State Rep. Shane Stringer (R-Citronelle) sponsored Alabama's constitutional carry bill that passed last year. A provision in the bill required those carrying concealed firearms without a permit to disclose that fact to law enforcement. Violations are punishable as misdemeanors, but there are no explicit penalties for doing so.

Critics of permit-less carry say this allows people to lie to law enforcement about having a firearm without consequences. There was a push to codify strict punishments, but Stringer argues they wouldn't make anyone safer.

"It doesn't matter if that was a law. That isn't going to stop a bad guy from saying there's not a gun," Stringer told 1819 News.

He further pointed out that even while Alabama required permits to carry, people could lie about not having a gun.

"As far as cops feeling unsafe, if cops don't treat every situation or every encounter as the person is armed, they probably don't need to be a cop," he outlined. "I've been a cop for 31 years, and you always assume that every transaction, every interaction that you have with somebody, that person is armed, you know, a bad guy is gonna lie."

According to Stringer, leaving the required permit system is not an extreme danger as it was not as safe or foolproof as many believed.

"The fact of the matter is, we've had pistol permits forever, and that $20 or $25 piece of plastic has never made a cop safe. I never pulled anybody over and said, 'Oh, they've got a pistol permit. I feel better.' The ATF did audits on the Alabama pistol permit system and showed that there were sheriffs out there issuing permits to convicted felons, not running the background checks. That's what cops should have been worried about and concerned about for safety," he explained.

Another issue ripe for exploitation was a lack of uniformity between permit cards.

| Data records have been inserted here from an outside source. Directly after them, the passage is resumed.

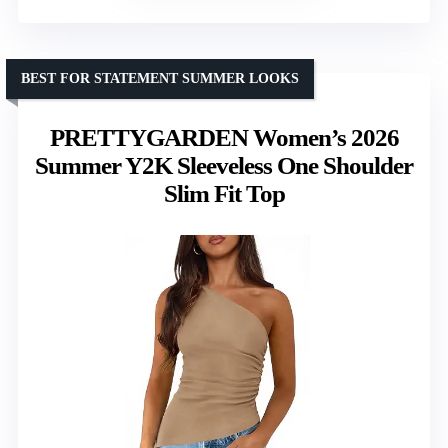
BEST FOR STATEMENT SUMMER LOOKS
PRETTYGARDEN Women’s 2026
Summer Y2K Sleeveless One Shoulder
Slim Fit Top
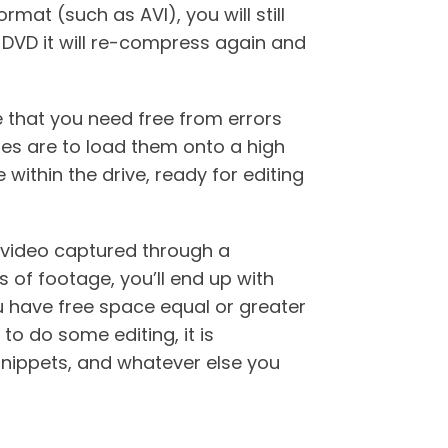
mat (such as AVI), you will still
a DVD it will re-compress again and
e that you need free from errors
les are to load them onto a high
within the drive, ready for editing
l video captured through a
 of footage, you’ll end up with
 have free space equal or greater
to do some editing, it is
snippets, and whatever else you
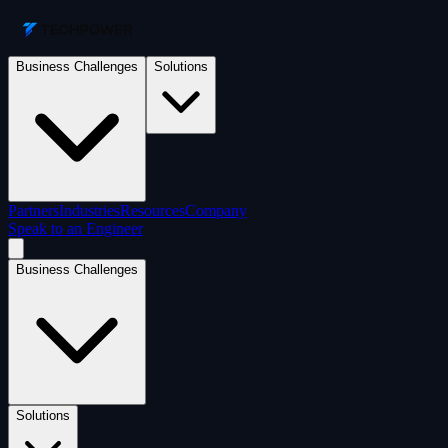
Business Challenges
Solutions
Partners
Industries
Resources
Company
Speak to an Engineer
Business Challenges
Solutions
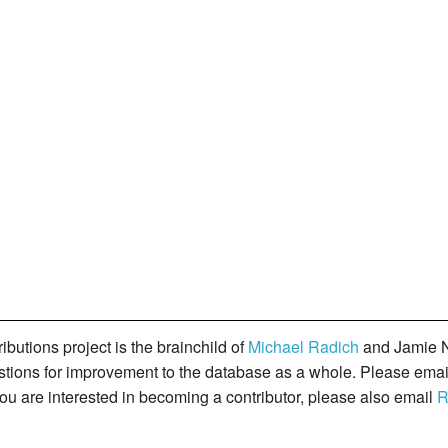
butions project is the brainchild of
Michael Radich
and Jamie N
gestions for improvement to the database as a whole. Please ema
you are interested in becoming a contributor, please also email
R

"We had 67 counties with 67 different-looking permits, and officers didn't have a handbook to know what each county looked like. I could create a fake permit, and they would not know it," he said.

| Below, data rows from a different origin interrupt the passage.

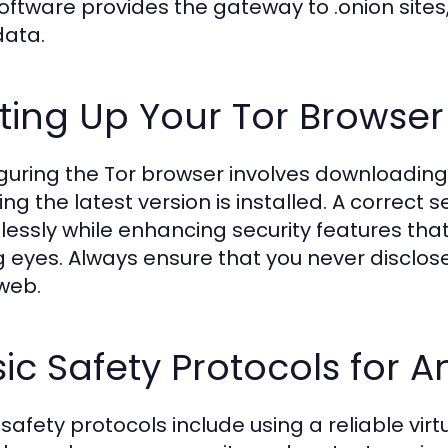
software provides the gateway to .onion site
data.
ting Up Your Tor Browser
guring the Tor browser involves downloading i
ing the latest version is installed. A correct 
essly while enhancing security features tha
g eyes. Always ensure that you never disclose
web.
ic Safety Protocols for
 safety protocols include using a reliable vir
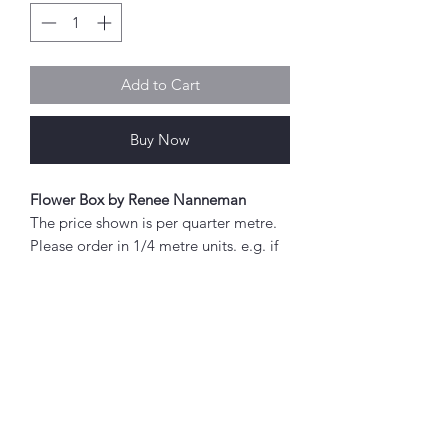
Add to Cart
Buy Now
Flower Box by Renee Nanneman
The price shown is per quarter metre.
Please order in 1/4 metre units. e.g. if
you wish to order 2 metres, enter "8"
as the quantity.
If you order 1/4 metre this will be sent
as a 'fat quarter' (50cm x 55cm).
Any amount above this will be sent as
Abou
a single piece.
t
About Simply Stitch
Fabric width approx. 42" - 44" (108 -
The Studio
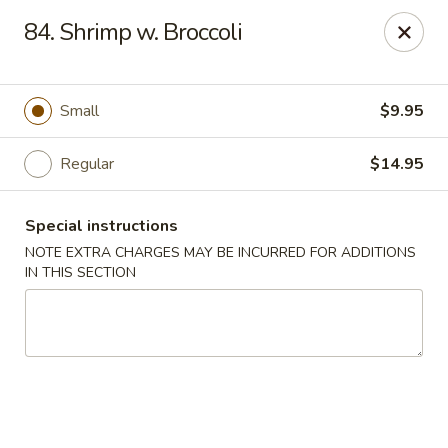
New China - Saline
84. Shrimp w. Broccoli
6889 S State Rd MI Saline, MI 48176
Pick up
Select Time
Small
$9.95
Regular
$14.95
Special instructions
NOTE EXTRA CHARGES MAY BE INCURRED FOR ADDITIONS
IN THIS SECTION
New China - Saline
Opens Tuesday at 11:00AM
Closed
Store info
Call us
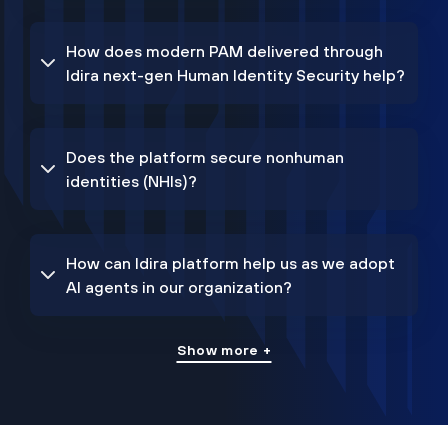
How does modern PAM delivered through
Idira next-gen Human Identity Security help?
Does the platform secure nonhuman
identities (NHIs)?
How can Idira platform help us as we adopt
AI agents in our organization?
Show more +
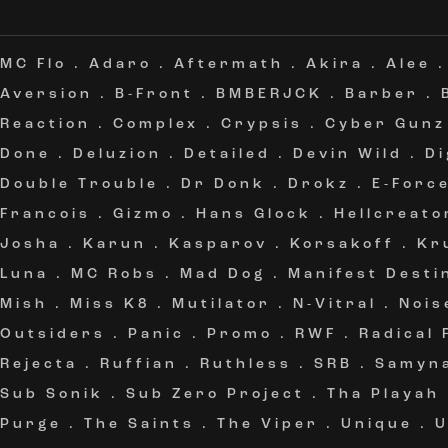
MC Flo
.
Adaro
.
Aftermath
.
Akira
.
Alee
Aversion
.
B-Front
.
BMBERJCK
.
Barber
.
Reaction
.
Complex
.
Crypsis
.
Cyber Gunz
Done
.
Deluzion
.
Detailed
.
Devin Wild
.
Di
Double Trouble
.
Dr Donk
.
Drokz
.
E-Forc
Francois
.
Gizmo
.
Hans Glock
.
Hellcreato
Josha
.
Karun
.
Kasparov
.
Korsakoff
.
Kr
Luna
.
MC Robs
.
Mad Dog
.
Manifest Desti
Mish
.
Miss K8
.
Mutilator
.
N-Vitral
.
Nois
Outsiders
.
Panic
.
Promo
.
RWF
.
Radical
Rejecta
.
Ruffian
.
Ruthless
.
SRB
.
Samyn
Sub Sonik
.
Sub Zero Project
.
Tha Playah
Purge
.
The Saints
.
The Viper
.
Unique
.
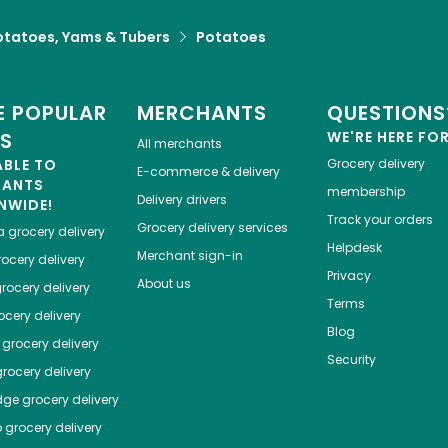
otatoes, Yams & Tubers
Potatoes
 POPULAR
MERCHANTS
QUESTIONS
ES
WE'RE HERE FO
All merchants
ABLE TO
Grocery delivery
E-commerce & delivery
HANTS
membership
Delivery drivers
NWIDE!
Track your orders
Grocery delivery services
a
grocery delivery
Helpdesk
Merchant sign-in
ocery delivery
Privacy
About us
rocery delivery
Terms
cery delivery
Blog
grocery delivery
Security
rocery delivery
dge
grocery delivery
o
grocery delivery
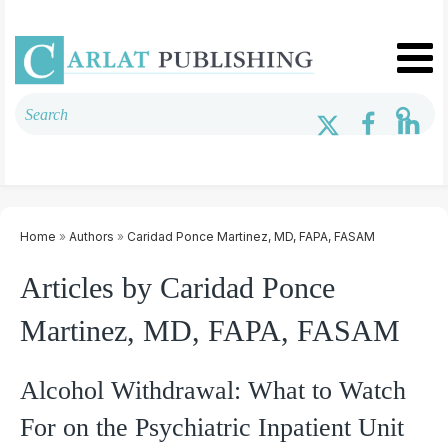
Home
»
Authors
»
Caridad Ponce Martinez, MD, FAPA, FASAM
Articles by Caridad Ponce
Martinez, MD, FAPA, FASAM
Alcohol Withdrawal: What to Watch
For on the Psychiatric Inpatient Unit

In addition, administrative limitations made it difficult to determine if a permit was legitimate or current.

"You could get convicted or arrested and get your permit pulled today. But if you still had the hard copy and I stopped you after hours, I would have no way of knowing if it was valid or had been revoked yet because there was no system in place that would allow you to run permits after hours," Stringer stated. "Now, there were a few larger departments where you could contact their dispatch to find out if a permit was revoked or not. But in most counties, you had to call Monday through Friday, eight to five, to find out. And most of those kinds of stops happen after hours or on weekends. So that didn't help anything."

The constitutional carry bill created the Prohibited Person Database to help ensure that only authorized individuals could carry.

"In Alabama, if a person is on that list and you stop them, they've got a gun, you've got probable cause to arrest them on a felony," he said. "Certain persons forbidden [to carry] versus a misdemeanor, no pistol permit. So, it's actually a better system."

According to Stringer, this system should result in more gun charges that stick, in contrast with the permit system.

"Mobile County averaged around 100 no pistol permit arrests a year up until the year we sponsored this legislation," he explained. "And then we had around 300 arrests, but the DA's said that most of those cases were a supplemental charge, where somebody was arrested on a warrant, they were searching the vehicle and found a gun, or somebody was arrested for drugs, and while searching the vehicle, they found a gun. Most of those were dismissed in court. The fact is the permits were just not a good tool anyway."